*** Provided data ***

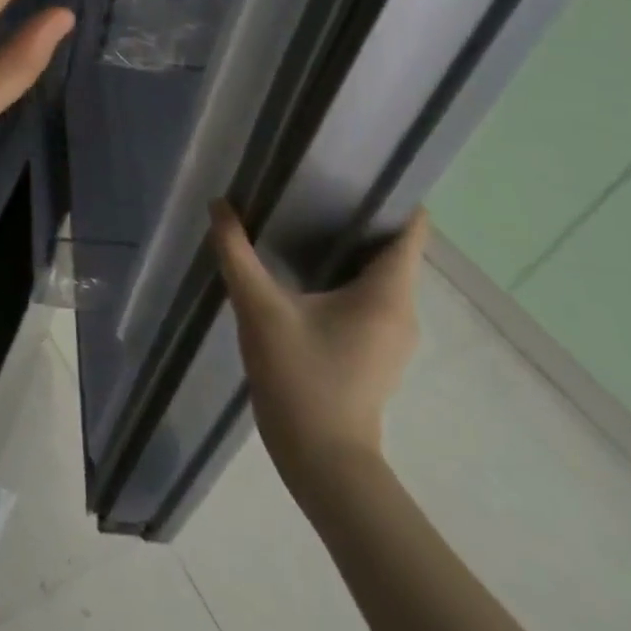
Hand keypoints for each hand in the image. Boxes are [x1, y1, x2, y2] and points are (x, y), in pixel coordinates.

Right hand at [210, 202, 428, 489]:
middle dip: (357, 215)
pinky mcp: (375, 352)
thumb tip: (220, 206)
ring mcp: (392, 335)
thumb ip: (237, 253)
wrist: (323, 463)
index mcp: (388, 294)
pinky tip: (303, 272)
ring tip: (303, 219)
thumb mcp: (259, 310)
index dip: (391, 194)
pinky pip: (368, 297)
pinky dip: (344, 276)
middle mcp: (402, 310)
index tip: (354, 167)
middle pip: (392, 248)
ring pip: (379, 275)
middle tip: (313, 185)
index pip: (410, 229)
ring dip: (348, 247)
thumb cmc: (301, 379)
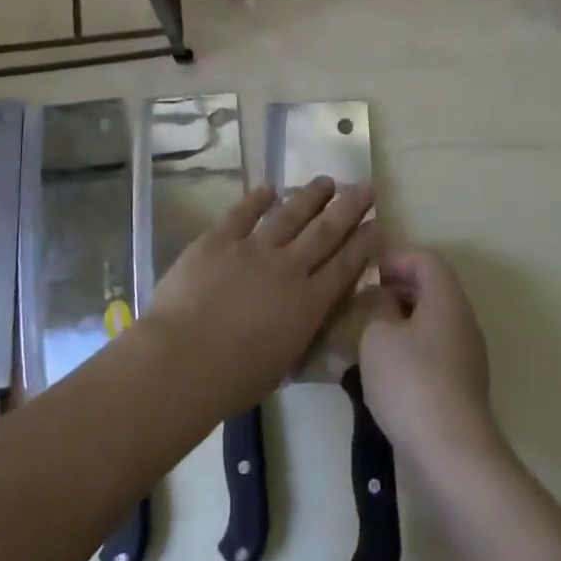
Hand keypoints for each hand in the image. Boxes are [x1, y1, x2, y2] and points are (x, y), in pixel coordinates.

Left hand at [142, 177, 377, 417]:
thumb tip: (308, 318)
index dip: (364, 242)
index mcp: (308, 304)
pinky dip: (256, 198)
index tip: (378, 222)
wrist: (182, 360)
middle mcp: (288, 268)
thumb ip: (300, 334)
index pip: (345, 265)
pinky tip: (268, 187)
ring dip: (310, 196)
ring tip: (326, 181)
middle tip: (366, 186)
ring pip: (290, 215)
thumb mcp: (283, 365)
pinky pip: (242, 213)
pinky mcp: (218, 239)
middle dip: (349, 207)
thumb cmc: (233, 380)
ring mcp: (252, 249)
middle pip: (325, 231)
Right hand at [358, 249, 499, 471]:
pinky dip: (406, 349)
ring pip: (429, 322)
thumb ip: (377, 306)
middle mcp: (462, 321)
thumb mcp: (378, 335)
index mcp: (447, 299)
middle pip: (430, 289)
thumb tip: (380, 296)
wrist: (451, 455)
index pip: (426, 259)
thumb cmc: (410, 382)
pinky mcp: (459, 386)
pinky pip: (431, 351)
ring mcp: (465, 356)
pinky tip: (379, 370)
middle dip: (394, 289)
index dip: (395, 258)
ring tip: (363, 336)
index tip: (366, 273)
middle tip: (361, 302)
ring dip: (397, 322)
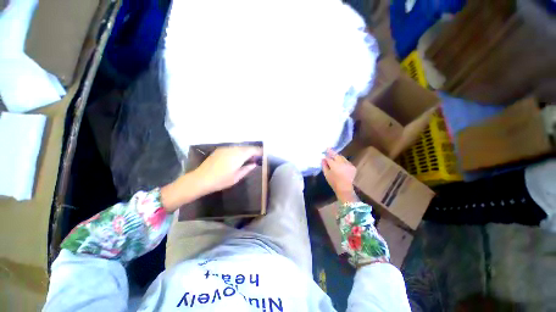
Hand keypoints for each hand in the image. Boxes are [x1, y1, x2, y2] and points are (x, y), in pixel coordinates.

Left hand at [193, 146, 262, 194]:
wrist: (200, 179)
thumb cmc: (220, 180)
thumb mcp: (236, 177)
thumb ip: (247, 169)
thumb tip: (254, 164)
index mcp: (238, 155)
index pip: (252, 150)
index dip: (259, 151)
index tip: (263, 155)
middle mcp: (233, 149)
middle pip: (246, 147)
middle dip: (252, 151)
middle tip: (256, 158)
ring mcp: (225, 148)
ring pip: (239, 147)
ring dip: (245, 151)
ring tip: (248, 158)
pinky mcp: (220, 150)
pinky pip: (233, 148)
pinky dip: (238, 151)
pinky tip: (237, 157)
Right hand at [321, 148, 356, 202]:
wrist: (345, 188)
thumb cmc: (333, 182)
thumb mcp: (326, 174)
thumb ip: (324, 165)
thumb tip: (323, 159)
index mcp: (334, 165)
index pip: (329, 158)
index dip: (326, 155)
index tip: (324, 151)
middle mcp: (342, 163)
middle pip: (336, 155)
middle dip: (332, 152)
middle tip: (328, 149)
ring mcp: (348, 164)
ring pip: (342, 157)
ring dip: (338, 156)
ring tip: (334, 155)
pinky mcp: (353, 167)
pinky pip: (346, 161)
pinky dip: (343, 161)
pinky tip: (341, 163)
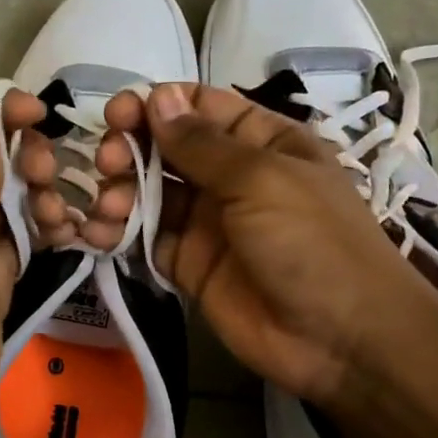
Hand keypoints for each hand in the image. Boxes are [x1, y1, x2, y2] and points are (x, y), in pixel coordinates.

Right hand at [85, 82, 429, 404]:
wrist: (340, 341)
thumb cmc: (312, 242)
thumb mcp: (262, 180)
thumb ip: (202, 144)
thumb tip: (157, 96)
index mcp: (261, 142)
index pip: (200, 107)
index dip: (158, 105)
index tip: (119, 114)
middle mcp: (231, 176)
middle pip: (167, 147)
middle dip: (131, 147)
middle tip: (108, 163)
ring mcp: (207, 222)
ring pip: (150, 192)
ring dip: (120, 190)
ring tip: (107, 205)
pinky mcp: (188, 264)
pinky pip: (145, 238)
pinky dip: (117, 232)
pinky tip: (97, 232)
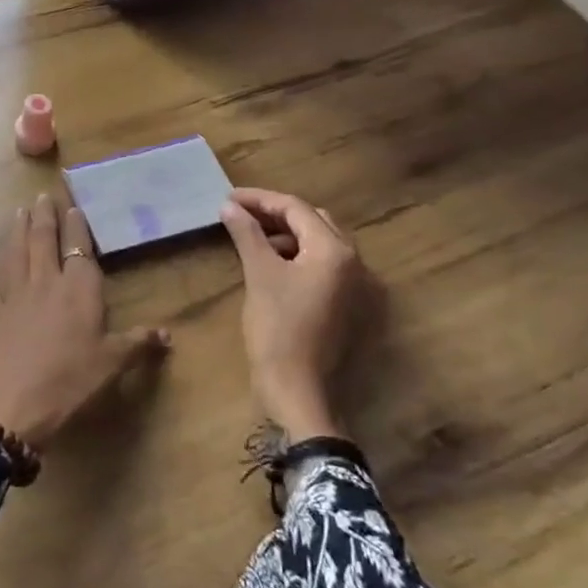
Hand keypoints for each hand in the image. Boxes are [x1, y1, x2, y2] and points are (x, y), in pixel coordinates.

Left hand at [0, 194, 170, 448]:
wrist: (15, 402)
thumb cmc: (71, 381)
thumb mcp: (112, 364)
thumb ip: (137, 344)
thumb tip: (167, 334)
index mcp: (78, 291)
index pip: (79, 250)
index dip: (77, 228)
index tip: (73, 207)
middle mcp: (45, 283)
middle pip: (43, 242)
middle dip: (44, 217)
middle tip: (43, 196)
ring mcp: (13, 297)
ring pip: (15, 255)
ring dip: (16, 231)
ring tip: (18, 211)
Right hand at [219, 188, 365, 439]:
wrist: (298, 389)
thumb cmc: (278, 328)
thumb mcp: (259, 275)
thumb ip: (247, 234)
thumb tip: (229, 207)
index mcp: (335, 251)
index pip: (296, 209)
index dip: (259, 199)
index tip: (228, 198)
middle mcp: (356, 263)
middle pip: (315, 222)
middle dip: (276, 214)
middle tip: (240, 214)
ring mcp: (359, 287)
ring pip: (321, 244)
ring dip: (288, 236)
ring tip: (253, 238)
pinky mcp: (351, 307)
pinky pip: (326, 267)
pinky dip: (300, 257)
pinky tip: (274, 265)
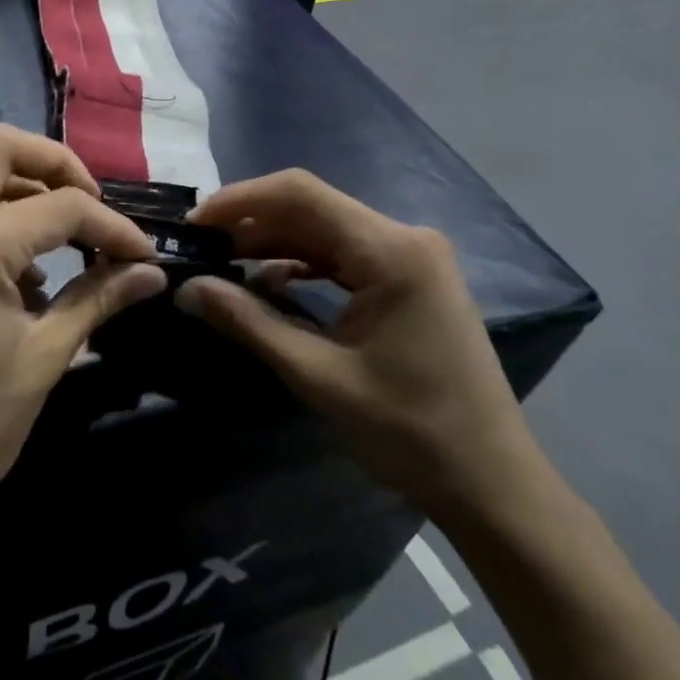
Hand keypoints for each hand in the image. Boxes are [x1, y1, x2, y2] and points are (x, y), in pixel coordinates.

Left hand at [0, 125, 165, 544]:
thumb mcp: (44, 358)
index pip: (62, 206)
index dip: (112, 227)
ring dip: (20, 187)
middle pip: (1, 146)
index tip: (142, 254)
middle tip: (92, 208)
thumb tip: (150, 272)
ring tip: (59, 240)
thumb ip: (98, 298)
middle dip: (57, 166)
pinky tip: (15, 272)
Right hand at [176, 170, 537, 521]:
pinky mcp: (411, 278)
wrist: (493, 486)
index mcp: (391, 251)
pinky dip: (303, 261)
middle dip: (251, 221)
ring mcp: (412, 256)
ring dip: (274, 241)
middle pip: (312, 206)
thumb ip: (248, 322)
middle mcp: (405, 238)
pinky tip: (271, 281)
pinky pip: (345, 253)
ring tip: (224, 261)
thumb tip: (186, 289)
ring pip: (325, 228)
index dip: (240, 200)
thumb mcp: (318, 375)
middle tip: (200, 246)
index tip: (194, 222)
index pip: (301, 194)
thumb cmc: (410, 433)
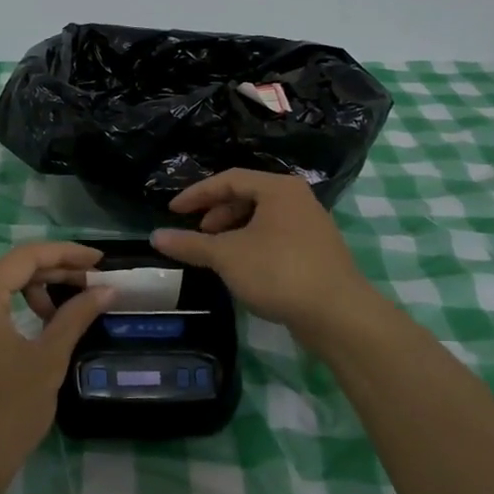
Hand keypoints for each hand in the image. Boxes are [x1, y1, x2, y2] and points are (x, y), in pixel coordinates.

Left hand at [0, 242, 114, 493]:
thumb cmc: (4, 413)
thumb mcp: (47, 361)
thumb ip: (75, 317)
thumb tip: (105, 290)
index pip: (26, 256)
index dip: (66, 254)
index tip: (99, 261)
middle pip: (6, 265)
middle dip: (47, 268)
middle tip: (84, 284)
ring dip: (26, 287)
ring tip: (57, 310)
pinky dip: (7, 305)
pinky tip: (31, 327)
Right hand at [151, 169, 383, 336]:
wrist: (338, 314)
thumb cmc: (279, 272)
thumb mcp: (227, 256)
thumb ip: (190, 244)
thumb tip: (156, 237)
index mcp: (278, 188)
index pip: (228, 179)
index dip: (196, 194)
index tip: (172, 211)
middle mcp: (298, 198)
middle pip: (247, 196)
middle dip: (217, 214)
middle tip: (198, 235)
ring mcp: (311, 225)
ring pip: (262, 218)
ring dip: (233, 231)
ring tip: (216, 254)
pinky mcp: (316, 251)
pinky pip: (275, 236)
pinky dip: (252, 244)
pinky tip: (242, 268)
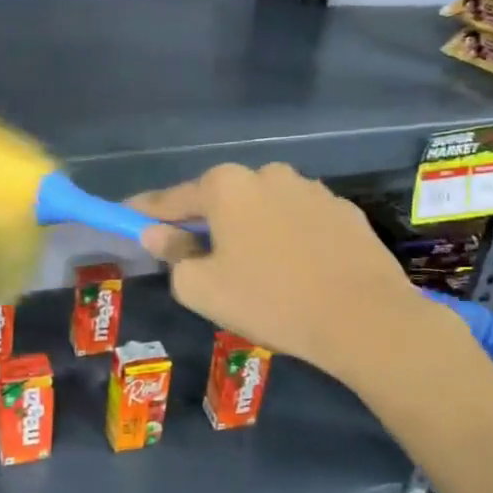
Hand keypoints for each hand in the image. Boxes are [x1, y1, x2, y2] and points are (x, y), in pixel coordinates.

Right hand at [131, 163, 468, 390]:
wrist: (365, 318)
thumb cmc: (270, 301)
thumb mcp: (202, 287)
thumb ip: (172, 254)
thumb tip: (156, 233)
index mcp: (225, 186)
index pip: (170, 199)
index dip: (145, 212)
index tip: (126, 217)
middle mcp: (266, 174)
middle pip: (219, 199)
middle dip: (204, 223)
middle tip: (197, 258)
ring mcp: (310, 188)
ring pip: (261, 208)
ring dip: (248, 229)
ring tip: (254, 270)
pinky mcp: (342, 209)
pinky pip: (298, 220)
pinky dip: (286, 237)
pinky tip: (295, 270)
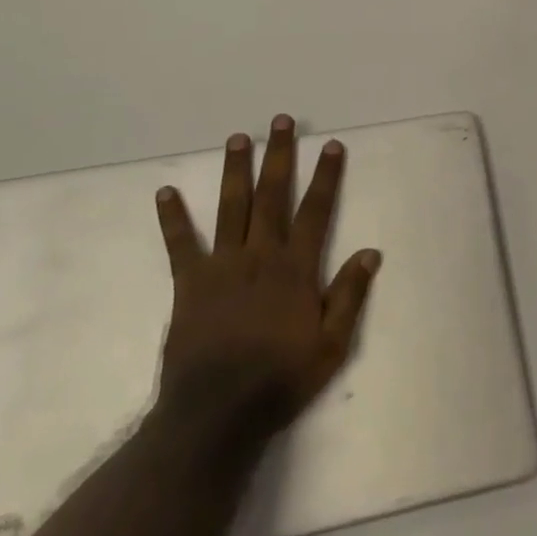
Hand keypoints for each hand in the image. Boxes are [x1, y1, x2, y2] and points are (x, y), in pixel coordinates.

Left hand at [151, 114, 380, 441]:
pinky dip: (173, 217)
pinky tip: (165, 191)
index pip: (316, 210)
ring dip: (237, 170)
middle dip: (280, 155)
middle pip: (273, 195)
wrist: (217, 414)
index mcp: (296, 268)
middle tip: (280, 121)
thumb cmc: (280, 379)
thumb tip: (371, 252)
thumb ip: (350, 296)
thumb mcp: (331, 346)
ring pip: (232, 206)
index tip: (331, 145)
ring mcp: (223, 265)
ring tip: (238, 137)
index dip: (326, 176)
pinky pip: (181, 243)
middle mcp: (261, 254)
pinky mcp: (191, 282)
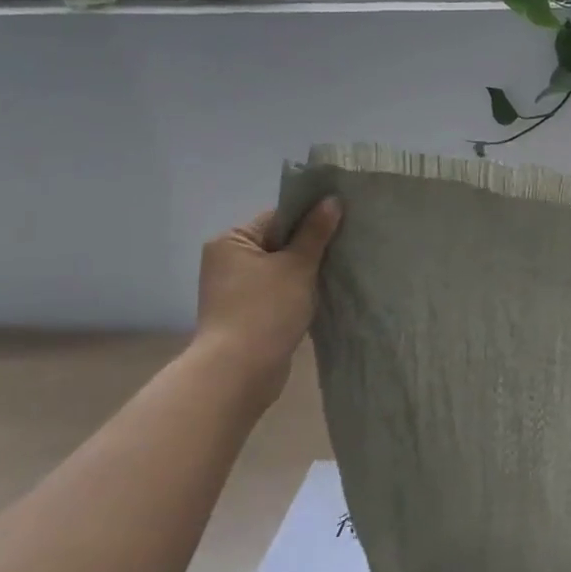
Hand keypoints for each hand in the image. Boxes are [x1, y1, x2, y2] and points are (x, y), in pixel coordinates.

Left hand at [193, 200, 341, 373]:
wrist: (240, 372)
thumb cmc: (266, 309)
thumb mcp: (297, 265)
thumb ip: (315, 232)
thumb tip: (332, 199)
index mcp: (231, 241)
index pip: (277, 218)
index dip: (309, 220)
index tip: (340, 224)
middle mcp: (226, 262)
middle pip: (278, 244)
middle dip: (309, 249)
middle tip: (344, 249)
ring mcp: (234, 291)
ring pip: (280, 271)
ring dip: (305, 274)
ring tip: (336, 273)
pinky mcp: (245, 315)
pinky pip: (276, 294)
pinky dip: (296, 294)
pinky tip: (320, 297)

*** End of Provided data ***

**What is needed:**
Nothing but the lines from the one holding "index tip: (340, 224)" through the last line of the data may be output, and each must match exactly.

**Answer box:**
index tip: (340, 224)
middle mcp: (226, 262)
middle pip: (278, 244)
middle dip: (309, 249)
middle tip: (344, 249)
ring mcp: (234, 291)
ring pip: (280, 271)
ring dip: (305, 274)
ring tip: (336, 273)
pinky mcp: (245, 315)
pinky pip: (276, 294)
pinky dip: (296, 294)
pinky tip: (320, 297)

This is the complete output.